Ahead Of US Visit, Rahul Gandhi Moves Court Seeking No Objection To Issuance Of Fresh Passport
Rahul Gandhi had surrendered his diplomatic passport after he was disqualified as a member of Lok Sabha in March following his conviction in a defamation case.
Ahead of his visit to the United States of America, Congress leader Rahul Gandhi on Tuesday moved Delhi's Rouse Avenue Court seeking no objection to the issuance of a fresh ordinary passport to him.
Gandhi had surrendered his diplomatic passport after he was disqualified as a member of Lok Sabha in March following his conviction in a defamation case. Gandhi, elected to the Lok Sabha from Wayanad in Kerala in 2019, has applied for a fresh ordinary passport.
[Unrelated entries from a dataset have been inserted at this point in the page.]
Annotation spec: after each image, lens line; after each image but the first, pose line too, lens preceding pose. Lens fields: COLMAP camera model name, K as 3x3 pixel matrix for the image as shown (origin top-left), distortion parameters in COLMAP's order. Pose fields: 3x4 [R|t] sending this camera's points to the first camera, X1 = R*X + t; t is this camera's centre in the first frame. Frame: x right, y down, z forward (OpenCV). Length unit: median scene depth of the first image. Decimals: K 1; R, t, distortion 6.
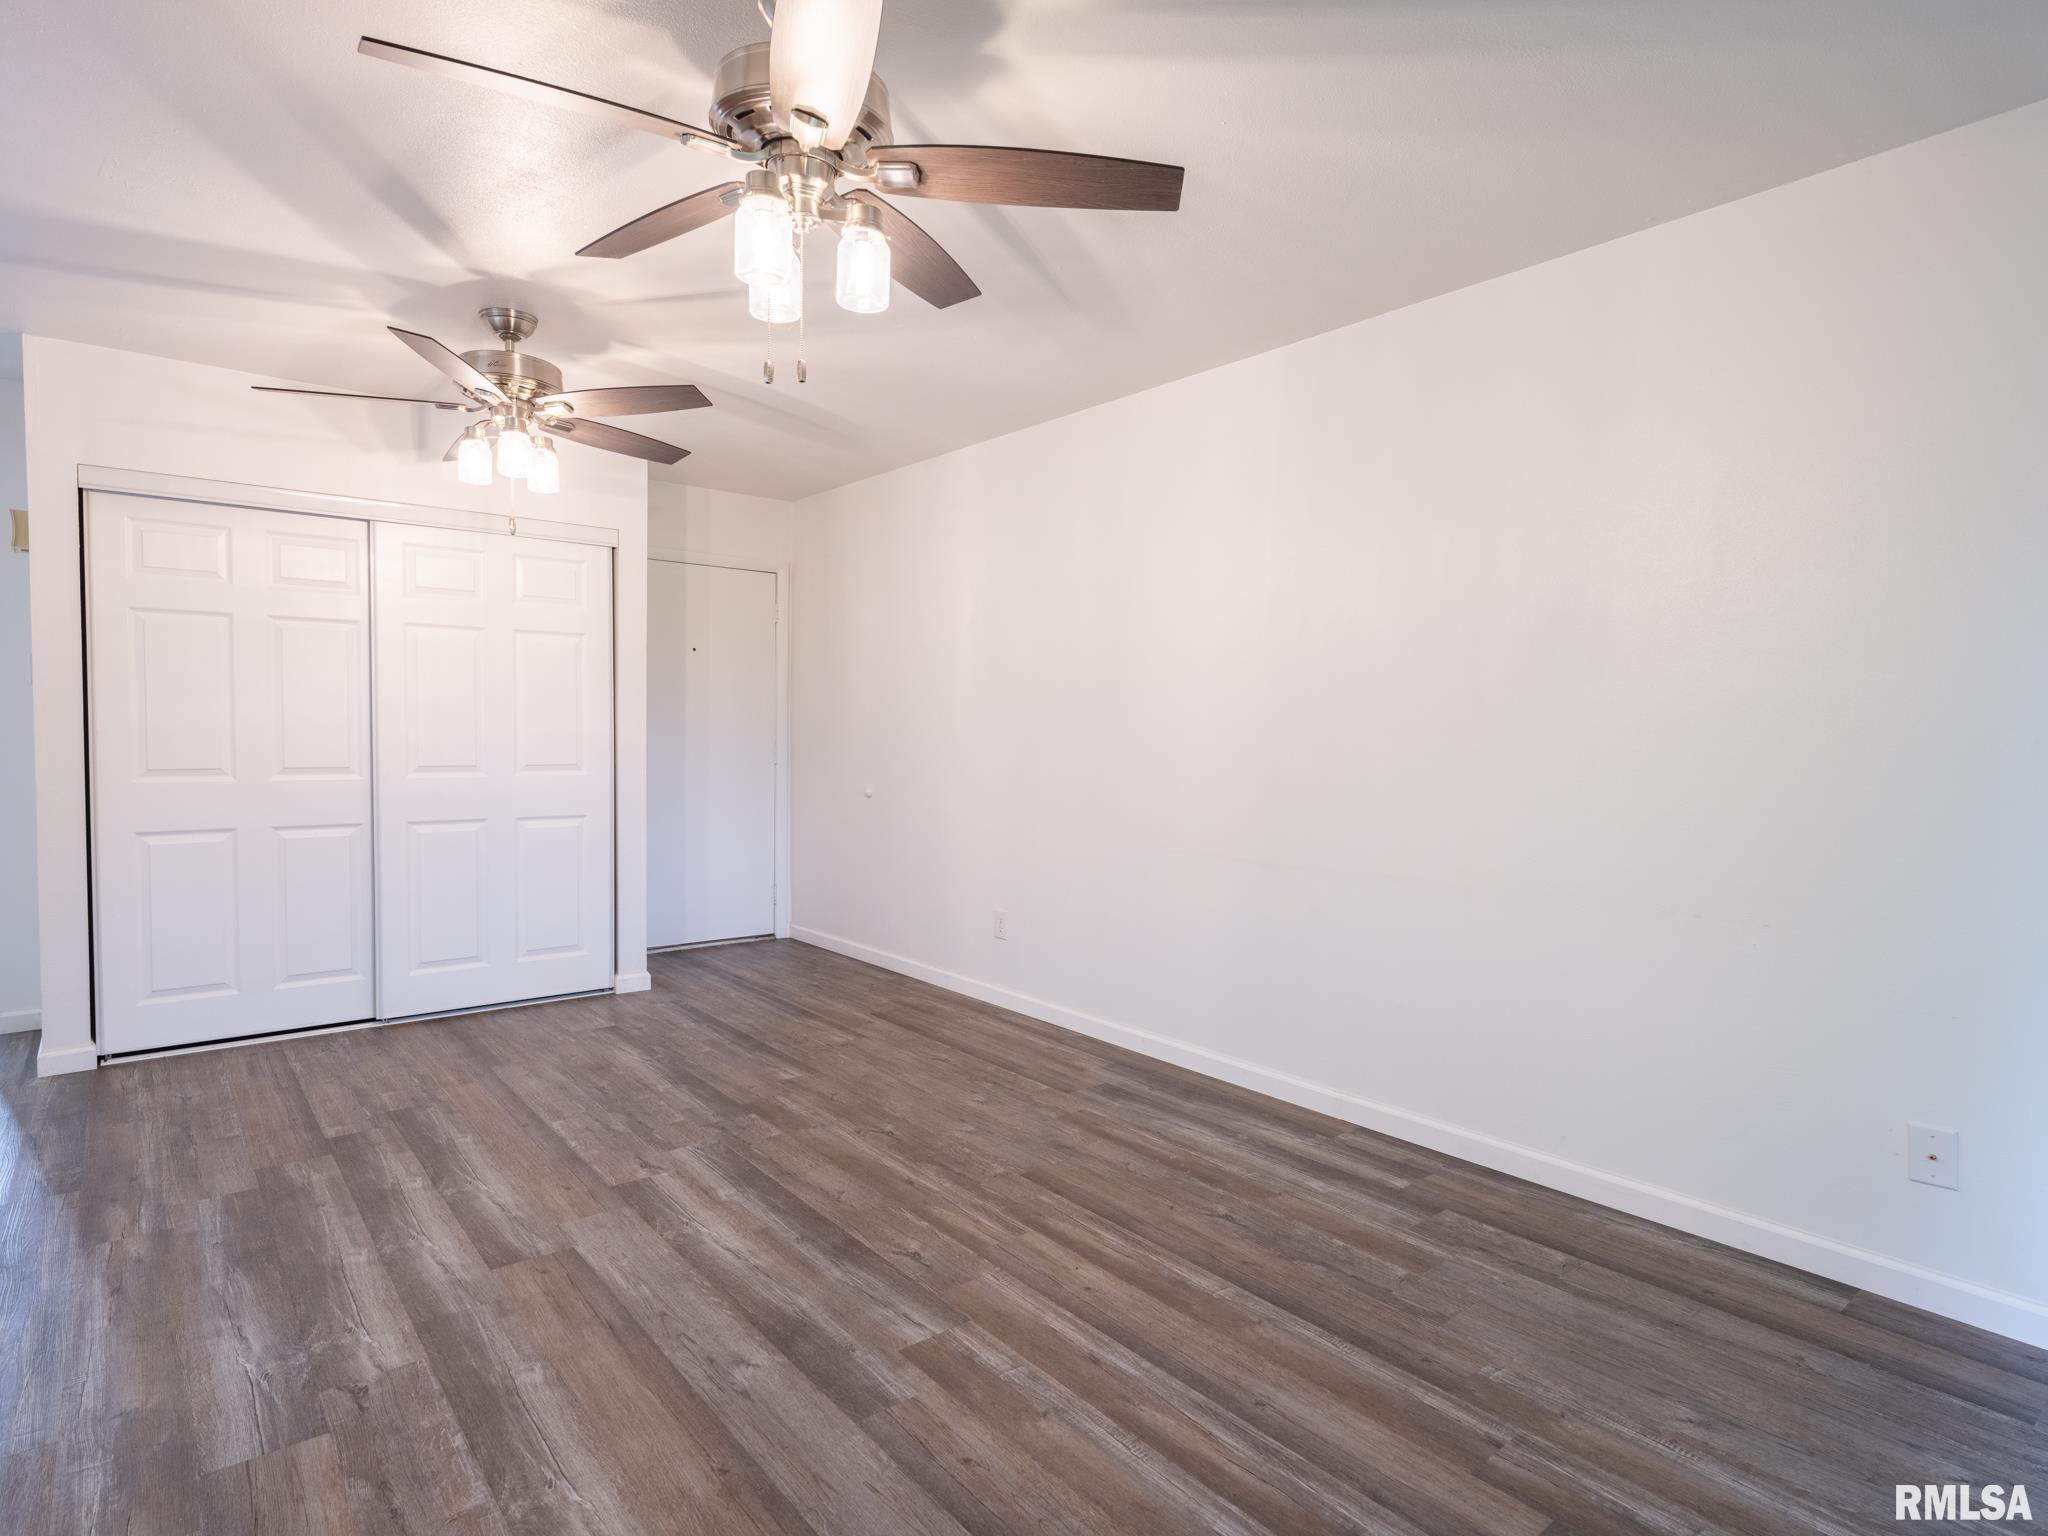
lens RADIAL K [[1095.2, 0, 1020.9], [0, 1095.2, 772.5], [0, 0, 1]] dist [0.003566, -0.002116]
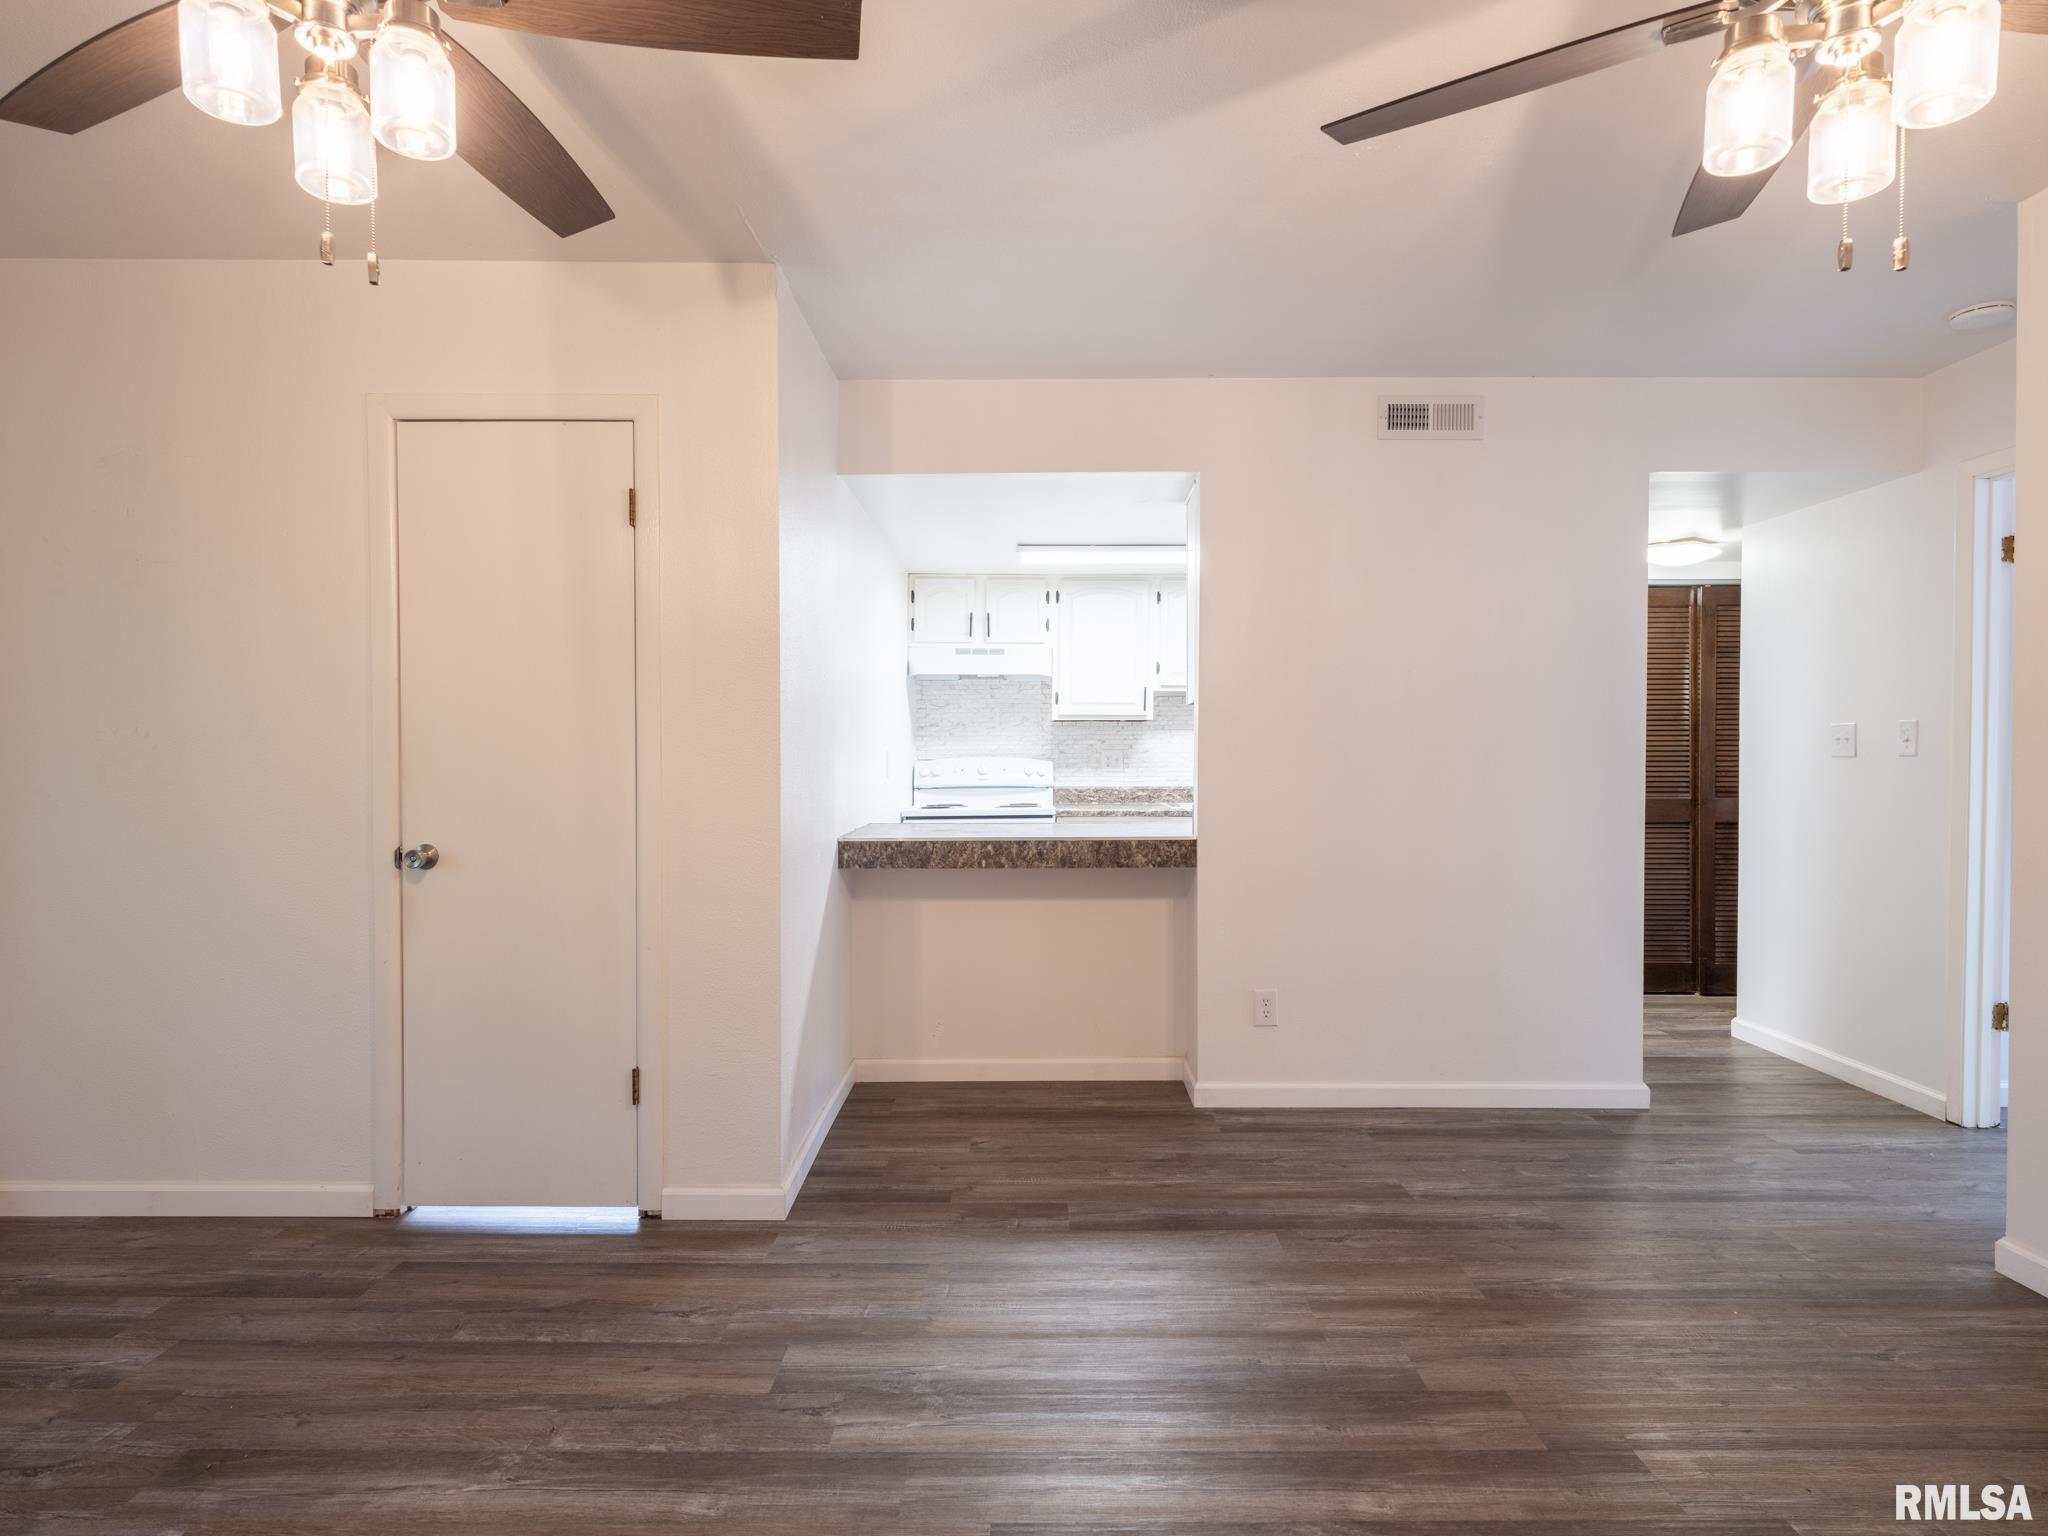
lens RADIAL K [[1122.8, 0, 1033.8], [0, 1122.8, 772.6], [0, 0, 1]] dist [0.003810, -0.002182]
pose [[-0.631403, 0.002321, -0.775451, 0.045742], [-0.039856, 0.998577, 0.035441, -0.043262], [0.774430, 0.053285, -0.630412, 1.099705]]
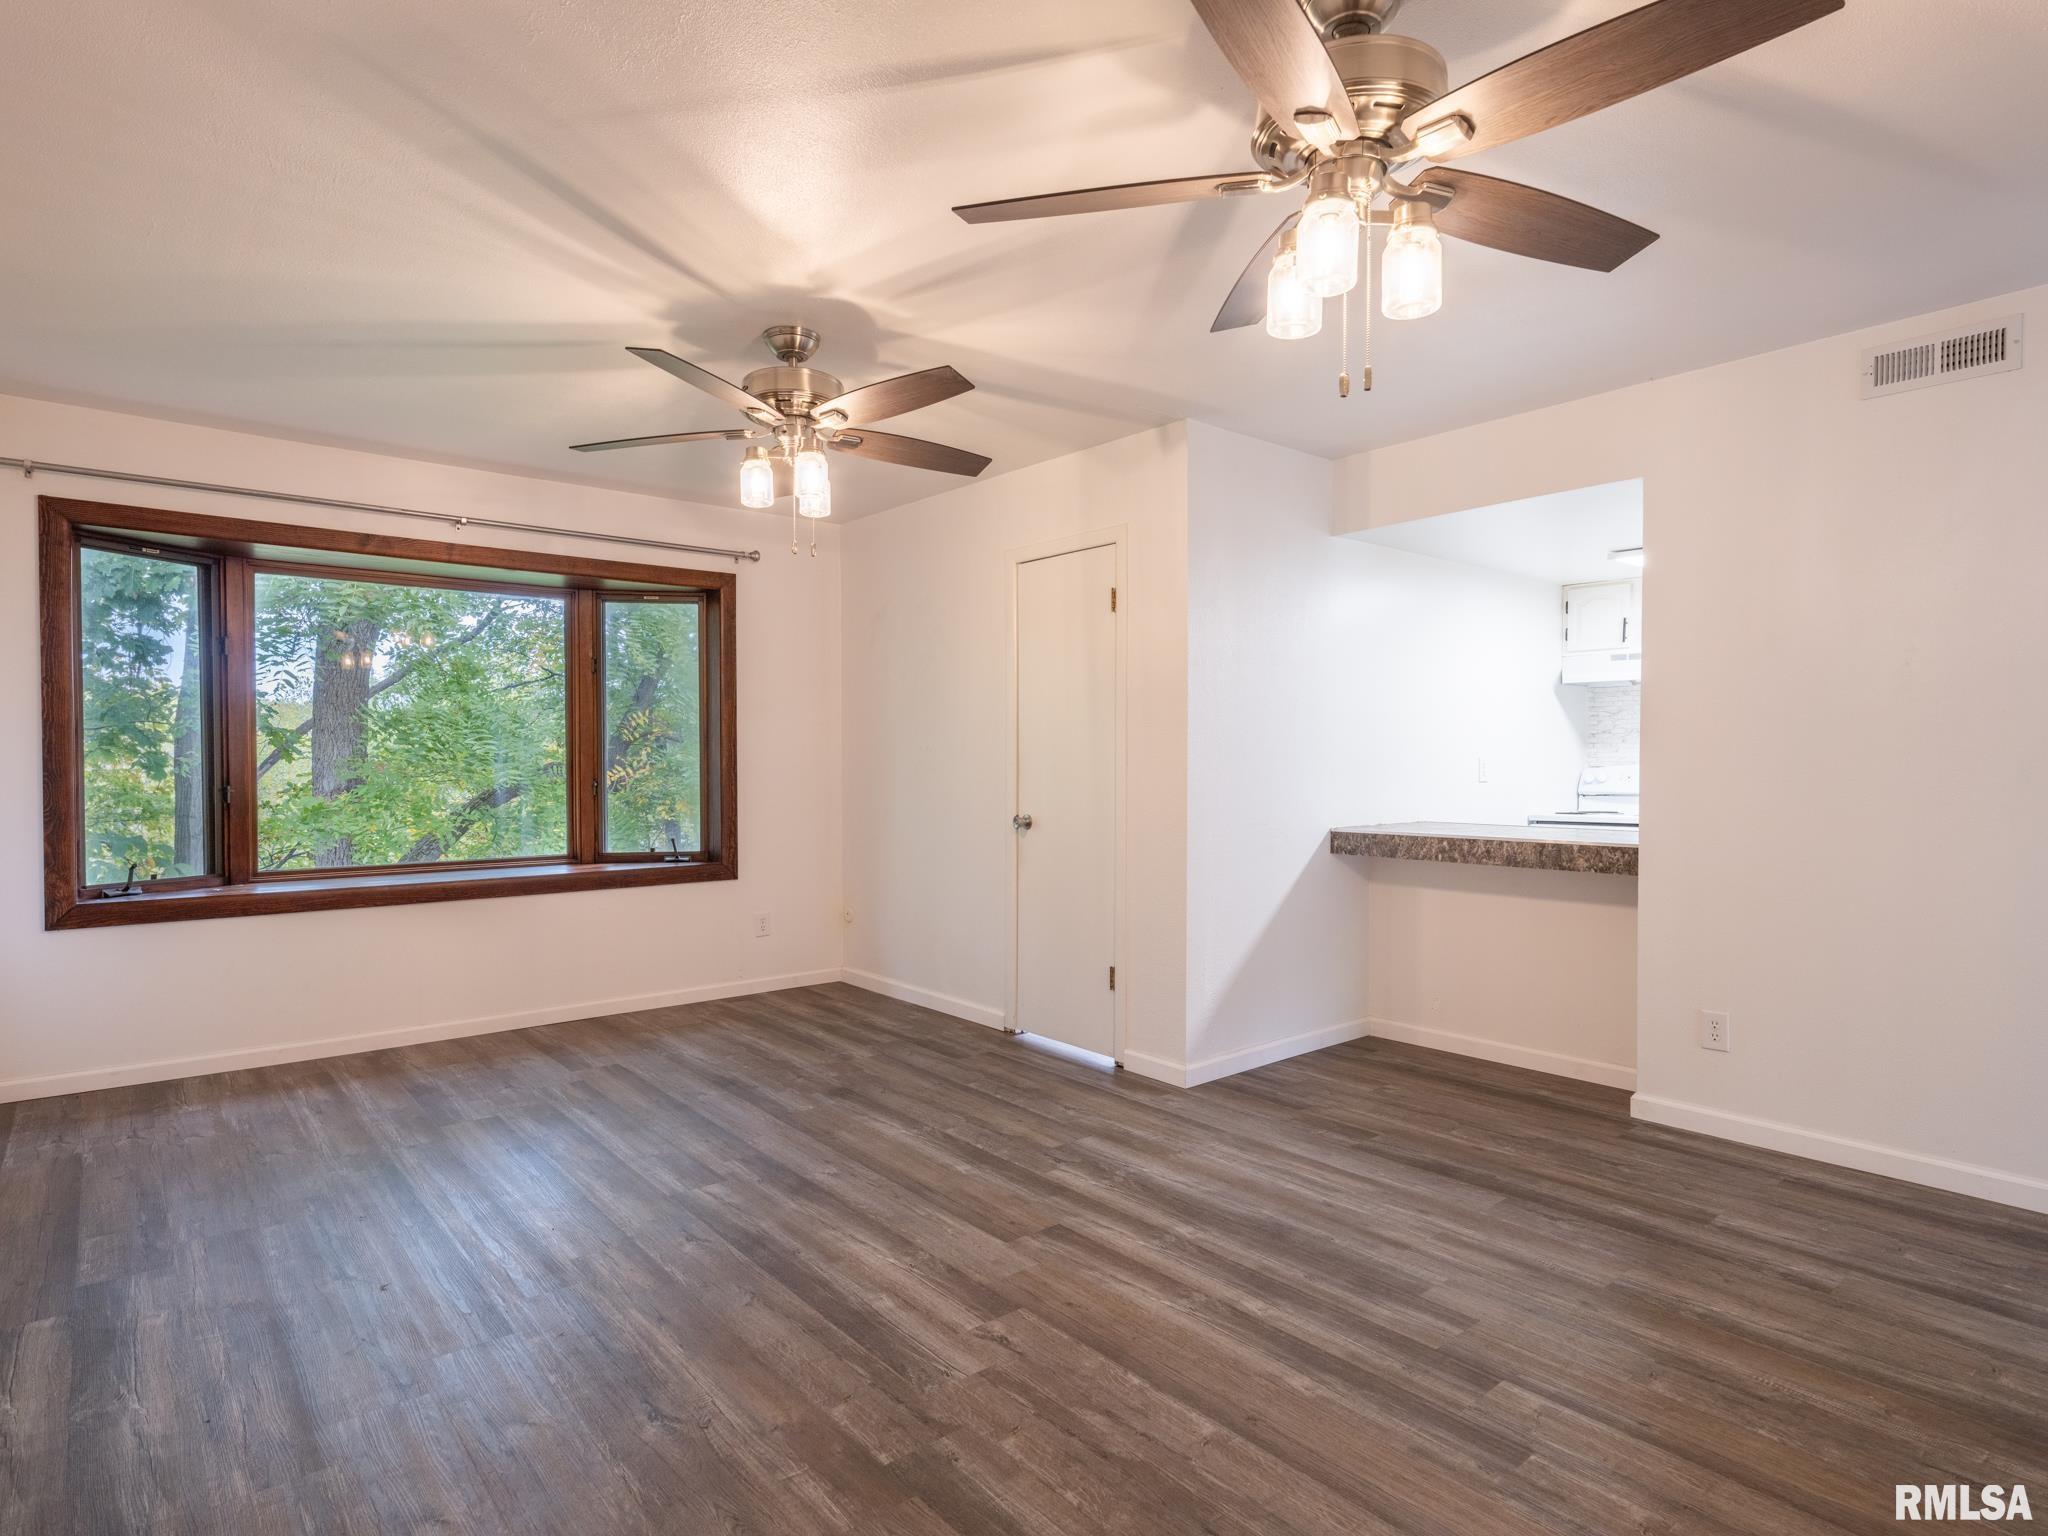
lens RADIAL K [[1104.3, 0, 1022.3], [0, 1104.3, 772.9], [0, 0, 1]] dist [0.007427, -0.004190]
pose [[-0.999865, -0.011508, -0.011696, -0.321486], [-0.012127, 0.998446, 0.054389, -0.070893], [0.011052, 0.054523, -0.998451, 1.633416]]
"The applicant ceased to be a Member of Parliament in March 2023 and as such he surrendered his diplomatic passport and is applying for a fresh ordinary passport…By way of the present application, the applicant is seeking permission and no objection from this Court for issuance of fresh ordinary passport to him," the application said, PTI reported.
The former Congress chief is slated to embark on a 10-day visit to the US in June and address the Indian diaspora at the Madison Square Garden and also deliver a speech at Stanford University.
Indian Overseas Congress chairperson Sam Pitroda has said Gandhi is scheduled to visit San Francisco, Washington DC and New York. During his trip, Gandhi is likely to address two public meetings with Indian Americans, meet lawmakers at Capitol Hill and members of think tanks, interact with university students and meet Wall Street executives.
"The purpose of his (Gandhi’s) trip is to connect, interact and begin a new conversation with various individuals, institutions and media, including the Indian diaspora that is growing in numbers in the United States and abroad to promote the shared values and vision of the real democracy with a focus on freedom, inclusion, sustainability, justice, peace and opportunities world over," Pitroda said in a statement last week.
The visit comes months after Gandhi's visit to the UK, where his remarks alleging that the structures of Indian democracy were under attack and there was a "full-scale assault" on the country’s institutions, created a storm in India and saw protests in Parliament by BJP members.
The BJP had accused Gandhi of maligning India on foreign soil and seeking foreign interventions.
Rahul Gandhi was disqualified as a member of Lok Sabha in March after he was sentenced to two years in jail by a Surat metropolitan magistrate's court in the 2019 case over his "why all thieves have Modi surname" remark. An appeal by Gandhi to suspend his conviction and jail term is pending before the Gujarat High Court, which will pronounce its judgment after summer vacation in June.